> [Brief]: Give every entry again, exactly.
*** Data to process Section Begins ***
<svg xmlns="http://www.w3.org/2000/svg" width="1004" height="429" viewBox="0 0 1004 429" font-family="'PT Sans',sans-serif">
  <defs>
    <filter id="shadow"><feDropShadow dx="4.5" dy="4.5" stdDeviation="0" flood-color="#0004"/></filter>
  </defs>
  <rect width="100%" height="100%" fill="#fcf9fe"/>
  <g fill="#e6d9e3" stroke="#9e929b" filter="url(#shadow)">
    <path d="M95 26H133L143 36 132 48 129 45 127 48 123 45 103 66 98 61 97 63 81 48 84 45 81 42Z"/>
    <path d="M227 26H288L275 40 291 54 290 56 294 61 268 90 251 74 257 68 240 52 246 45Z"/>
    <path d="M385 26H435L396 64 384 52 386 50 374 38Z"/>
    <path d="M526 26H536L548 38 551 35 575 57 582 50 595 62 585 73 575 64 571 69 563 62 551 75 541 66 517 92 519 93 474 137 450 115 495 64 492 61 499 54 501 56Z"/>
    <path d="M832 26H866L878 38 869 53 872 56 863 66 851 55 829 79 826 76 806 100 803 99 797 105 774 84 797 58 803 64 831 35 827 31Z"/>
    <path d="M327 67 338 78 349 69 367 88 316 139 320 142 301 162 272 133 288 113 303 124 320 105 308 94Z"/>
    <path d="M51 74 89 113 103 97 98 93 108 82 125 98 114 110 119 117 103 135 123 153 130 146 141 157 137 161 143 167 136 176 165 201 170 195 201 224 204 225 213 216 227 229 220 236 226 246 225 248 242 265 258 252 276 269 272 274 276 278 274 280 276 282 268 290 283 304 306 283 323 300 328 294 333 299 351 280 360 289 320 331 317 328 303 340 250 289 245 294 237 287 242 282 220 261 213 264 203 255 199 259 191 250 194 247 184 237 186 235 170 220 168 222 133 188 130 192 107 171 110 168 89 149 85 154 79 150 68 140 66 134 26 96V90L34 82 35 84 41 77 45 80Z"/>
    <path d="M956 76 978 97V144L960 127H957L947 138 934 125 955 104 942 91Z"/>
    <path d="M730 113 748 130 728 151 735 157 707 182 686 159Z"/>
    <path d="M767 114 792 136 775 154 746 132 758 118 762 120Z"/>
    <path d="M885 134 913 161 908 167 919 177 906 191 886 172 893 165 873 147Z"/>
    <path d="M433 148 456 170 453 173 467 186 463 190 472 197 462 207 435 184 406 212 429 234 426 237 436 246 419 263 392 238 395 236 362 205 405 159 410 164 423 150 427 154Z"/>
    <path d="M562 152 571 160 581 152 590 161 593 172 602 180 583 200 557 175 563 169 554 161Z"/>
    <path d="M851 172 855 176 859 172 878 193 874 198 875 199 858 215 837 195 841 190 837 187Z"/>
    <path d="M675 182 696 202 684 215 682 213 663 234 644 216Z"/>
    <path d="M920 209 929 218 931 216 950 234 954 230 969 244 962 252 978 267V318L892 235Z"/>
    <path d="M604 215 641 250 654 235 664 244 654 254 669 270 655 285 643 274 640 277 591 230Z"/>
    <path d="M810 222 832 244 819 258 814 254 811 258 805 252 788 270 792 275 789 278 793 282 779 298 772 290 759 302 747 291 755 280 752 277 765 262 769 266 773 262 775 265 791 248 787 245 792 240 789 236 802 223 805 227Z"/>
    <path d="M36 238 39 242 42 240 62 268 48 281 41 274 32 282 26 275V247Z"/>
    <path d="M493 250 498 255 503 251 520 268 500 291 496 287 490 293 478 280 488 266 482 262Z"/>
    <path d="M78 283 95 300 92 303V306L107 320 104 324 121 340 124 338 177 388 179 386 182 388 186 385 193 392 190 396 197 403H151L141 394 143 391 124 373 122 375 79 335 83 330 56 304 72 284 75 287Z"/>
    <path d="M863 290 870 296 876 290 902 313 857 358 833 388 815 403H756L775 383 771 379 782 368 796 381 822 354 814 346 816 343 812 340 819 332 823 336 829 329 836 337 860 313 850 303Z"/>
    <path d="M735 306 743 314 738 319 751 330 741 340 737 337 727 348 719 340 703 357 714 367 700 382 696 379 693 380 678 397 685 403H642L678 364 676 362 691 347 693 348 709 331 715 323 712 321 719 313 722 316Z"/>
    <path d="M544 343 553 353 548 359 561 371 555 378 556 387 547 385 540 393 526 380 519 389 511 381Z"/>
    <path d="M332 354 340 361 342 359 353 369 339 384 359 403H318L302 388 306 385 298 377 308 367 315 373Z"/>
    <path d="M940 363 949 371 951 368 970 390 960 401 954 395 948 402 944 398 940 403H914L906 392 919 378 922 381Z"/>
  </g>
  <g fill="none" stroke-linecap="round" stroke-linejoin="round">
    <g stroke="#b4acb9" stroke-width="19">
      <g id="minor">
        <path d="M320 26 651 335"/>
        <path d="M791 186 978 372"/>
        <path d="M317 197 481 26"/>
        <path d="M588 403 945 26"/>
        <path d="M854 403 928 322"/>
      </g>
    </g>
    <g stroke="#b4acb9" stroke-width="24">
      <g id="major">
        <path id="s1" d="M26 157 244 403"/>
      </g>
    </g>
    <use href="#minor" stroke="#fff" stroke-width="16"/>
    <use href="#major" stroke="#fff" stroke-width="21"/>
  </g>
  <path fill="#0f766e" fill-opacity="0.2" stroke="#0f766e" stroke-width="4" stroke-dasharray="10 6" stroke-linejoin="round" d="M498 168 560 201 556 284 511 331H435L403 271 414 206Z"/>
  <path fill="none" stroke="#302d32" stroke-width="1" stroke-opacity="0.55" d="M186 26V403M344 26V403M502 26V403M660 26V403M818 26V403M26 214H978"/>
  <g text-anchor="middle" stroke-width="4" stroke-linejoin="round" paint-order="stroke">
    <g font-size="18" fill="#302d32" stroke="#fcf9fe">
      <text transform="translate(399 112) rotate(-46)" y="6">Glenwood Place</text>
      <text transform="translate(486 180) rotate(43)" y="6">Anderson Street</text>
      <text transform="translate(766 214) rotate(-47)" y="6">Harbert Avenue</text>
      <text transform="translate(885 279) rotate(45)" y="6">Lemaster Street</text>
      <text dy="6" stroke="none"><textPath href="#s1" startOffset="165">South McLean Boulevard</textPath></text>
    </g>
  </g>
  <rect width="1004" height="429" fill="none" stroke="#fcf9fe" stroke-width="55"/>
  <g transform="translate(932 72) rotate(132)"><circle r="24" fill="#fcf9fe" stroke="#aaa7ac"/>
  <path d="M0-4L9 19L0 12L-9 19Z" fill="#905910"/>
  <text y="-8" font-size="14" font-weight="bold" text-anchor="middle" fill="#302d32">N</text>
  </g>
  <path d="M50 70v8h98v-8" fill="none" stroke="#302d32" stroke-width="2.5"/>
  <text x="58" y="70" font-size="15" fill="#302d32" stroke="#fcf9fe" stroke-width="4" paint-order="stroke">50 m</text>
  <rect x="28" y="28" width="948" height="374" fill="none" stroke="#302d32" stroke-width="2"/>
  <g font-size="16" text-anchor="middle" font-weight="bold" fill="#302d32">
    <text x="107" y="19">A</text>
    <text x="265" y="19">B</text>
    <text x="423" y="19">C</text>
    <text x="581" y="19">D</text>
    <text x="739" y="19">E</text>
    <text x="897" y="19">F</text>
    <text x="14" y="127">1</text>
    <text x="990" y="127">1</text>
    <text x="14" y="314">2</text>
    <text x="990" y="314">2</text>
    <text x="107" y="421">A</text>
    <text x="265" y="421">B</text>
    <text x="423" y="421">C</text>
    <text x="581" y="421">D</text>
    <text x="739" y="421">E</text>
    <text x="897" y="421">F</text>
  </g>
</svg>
*** Data to process Section Ends ***
> [Output of the exercise]:
<svg xmlns="http://www.w3.org/2000/svg" width="1004" height="429" viewBox="0 0 1004 429" font-family="'PT Sans',sans-serif">
  <defs>
    <filter id="shadow"><feDropShadow dx="4.5" dy="4.5" stdDeviation="0" flood-color="#0004"/></filter>
  </defs>
  <rect width="100%" height="100%" fill="#fcf9fe"/>
  <g fill="#e6d9e3" stroke="#9e929b" filter="url(#shadow)">
    <path d="M95 26H133L143 36 132 48 129 45 127 48 123 45 103 66 98 61 97 63 81 48 84 45 81 42Z"/>
    <path d="M227 26H288L275 40 291 54 290 56 294 61 268 90 251 74 257 68 240 52 246 45Z"/>
    <path d="M385 26H435L396 64 384 52 386 50 374 38Z"/>
    <path d="M526 26H536L548 38 551 35 575 57 582 50 595 62 585 73 575 64 571 69 563 62 551 75 541 66 517 92 519 93 474 137 450 115 495 64 492 61 499 54 501 56Z"/>
    <path d="M832 26H866L878 38 869 53 872 56 863 66 851 55 829 79 826 76 806 100 803 99 797 105 774 84 797 58 803 64 831 35 827 31Z"/>
    <path d="M327 67 338 78 349 69 367 88 316 139 320 142 301 162 272 133 288 113 303 124 320 105 308 94Z"/>
    <path d="M51 74 89 113 103 97 98 93 108 82 125 98 114 110 119 117 103 135 123 153 130 146 141 157 137 161 143 167 136 176 165 201 170 195 201 224 204 225 213 216 227 229 220 236 226 246 225 248 242 265 258 252 276 269 272 274 276 278 274 280 276 282 268 290 283 304 306 283 323 300 328 294 333 299 351 280 360 289 320 331 317 328 303 340 250 289 245 294 237 287 242 282 220 261 213 264 203 255 199 259 191 250 194 247 184 237 186 235 170 220 168 222 133 188 130 192 107 171 110 168 89 149 85 154 79 150 68 140 66 134 26 96V90L34 82 35 84 41 77 45 80Z"/>
    <path d="M956 76 978 97V144L960 127H957L947 138 934 125 955 104 942 91Z"/>
    <path d="M730 113 748 130 728 151 735 157 707 182 686 159Z"/>
    <path d="M767 114 792 136 775 154 746 132 758 118 762 120Z"/>
    <path d="M885 134 913 161 908 167 919 177 906 191 886 172 893 165 873 147Z"/>
    <path d="M433 148 456 170 453 173 467 186 463 190 472 197 462 207 435 184 406 212 429 234 426 237 436 246 419 263 392 238 395 236 362 205 405 159 410 164 423 150 427 154Z"/>
    <path d="M562 152 571 160 581 152 590 161 593 172 602 180 583 200 557 175 563 169 554 161Z"/>
    <path d="M851 172 855 176 859 172 878 193 874 198 875 199 858 215 837 195 841 190 837 187Z"/>
    <path d="M675 182 696 202 684 215 682 213 663 234 644 216Z"/>
    <path d="M920 209 929 218 931 216 950 234 954 230 969 244 962 252 978 267V318L892 235Z"/>
    <path d="M604 215 641 250 654 235 664 244 654 254 669 270 655 285 643 274 640 277 591 230Z"/>
    <path d="M810 222 832 244 819 258 814 254 811 258 805 252 788 270 792 275 789 278 793 282 779 298 772 290 759 302 747 291 755 280 752 277 765 262 769 266 773 262 775 265 791 248 787 245 792 240 789 236 802 223 805 227Z"/>
    <path d="M36 238 39 242 42 240 62 268 48 281 41 274 32 282 26 275V247Z"/>
    <path d="M493 250 498 255 503 251 520 268 500 291 496 287 490 293 478 280 488 266 482 262Z"/>
    <path d="M78 283 95 300 92 303V306L107 320 104 324 121 340 124 338 177 388 179 386 182 388 186 385 193 392 190 396 197 403H151L141 394 143 391 124 373 122 375 79 335 83 330 56 304 72 284 75 287Z"/>
    <path d="M863 290 870 296 876 290 902 313 857 358 833 388 815 403H756L775 383 771 379 782 368 796 381 822 354 814 346 816 343 812 340 819 332 823 336 829 329 836 337 860 313 850 303Z"/>
    <path d="M735 306 743 314 738 319 751 330 741 340 737 337 727 348 719 340 703 357 714 367 700 382 696 379 693 380 678 397 685 403H642L678 364 676 362 691 347 693 348 709 331 715 323 712 321 719 313 722 316Z"/>
    <path d="M544 343 553 353 548 359 561 371 555 378 556 387 547 385 540 393 526 380 519 389 511 381Z"/>
    <path d="M332 354 340 361 342 359 353 369 339 384 359 403H318L302 388 306 385 298 377 308 367 315 373Z"/>
    <path d="M940 363 949 371 951 368 970 390 960 401 954 395 948 402 944 398 940 403H914L906 392 919 378 922 381Z"/>
  </g>
  <g fill="none" stroke-linecap="round" stroke-linejoin="round">
    <g stroke="#b4acb9" stroke-width="19">
      <g id="minor">
        <path d="M320 26 651 335"/>
        <path d="M791 186 978 372"/>
        <path d="M317 197 481 26"/>
        <path d="M588 403 945 26"/>
        <path d="M854 403 928 322"/>
      </g>
    </g>
    <g stroke="#b4acb9" stroke-width="24">
      <g id="major">
        <path id="s1" d="M26 157 244 403"/>
      </g>
    </g>
    <use href="#minor" stroke="#fff" stroke-width="16"/>
    <use href="#major" stroke="#fff" stroke-width="21"/>
  </g>
  <path fill="#0f766e" fill-opacity="0.2" stroke="#0f766e" stroke-width="4" stroke-dasharray="10 6" stroke-linejoin="round" d="M498 168 560 201 556 284 511 331H435L403 271 414 206Z"/>
  <path fill="none" stroke="#302d32" stroke-width="1" stroke-opacity="0.55" d="M186 26V403M344 26V403M502 26V403M660 26V403M818 26V403M26 214H978"/>
  <g text-anchor="middle" stroke-width="4" stroke-linejoin="round" paint-order="stroke">
    <g font-size="18" fill="#302d32" stroke="#fcf9fe">
      <text transform="translate(399 112) rotate(-46)" y="6">Glenwood Place</text>
      <text transform="translate(486 180) rotate(43)" y="6">Anderson Street</text>
      <text transform="translate(766 214) rotate(-47)" y="6">Harbert Avenue</text>
      <text transform="translate(885 279) rotate(45)" y="6">Lemaster Street</text>
      <text dy="6" stroke="none"><textPath href="#s1" startOffset="165">South McLean Boulevard</textPath></text>
    </g>
  </g>
  <rect width="1004" height="429" fill="none" stroke="#fcf9fe" stroke-width="55"/>
  <g transform="translate(932 72) rotate(132)"><circle r="24" fill="#fcf9fe" stroke="#aaa7ac"/>
  <path d="M0-4L9 19L0 12L-9 19Z" fill="#905910"/>
  <text y="-8" font-size="14" font-weight="bold" text-anchor="middle" fill="#302d32">N</text>
  </g>
  <path d="M50 70v8h98v-8" fill="none" stroke="#302d32" stroke-width="2.5"/>
  <text x="58" y="70" font-size="15" fill="#302d32" stroke="#fcf9fe" stroke-width="4" paint-order="stroke">50 m</text>
  <rect x="28" y="28" width="948" height="374" fill="none" stroke="#302d32" stroke-width="2"/>
  <g font-size="16" text-anchor="middle" font-weight="bold" fill="#302d32">
    <text x="107" y="19">A</text>
    <text x="265" y="19">B</text>
    <text x="423" y="19">C</text>
    <text x="581" y="19">D</text>
    <text x="739" y="19">E</text>
    <text x="897" y="19">F</text>
    <text x="14" y="127">1</text>
    <text x="990" y="127">1</text>
    <text x="14" y="314">2</text>
    <text x="990" y="314">2</text>
    <text x="107" y="421">A</text>
    <text x="265" y="421">B</text>
    <text x="423" y="421">C</text>
    <text x="581" y="421">D</text>
    <text x="739" y="421">E</text>
    <text x="897" y="421">F</text>
  </g>
</svg>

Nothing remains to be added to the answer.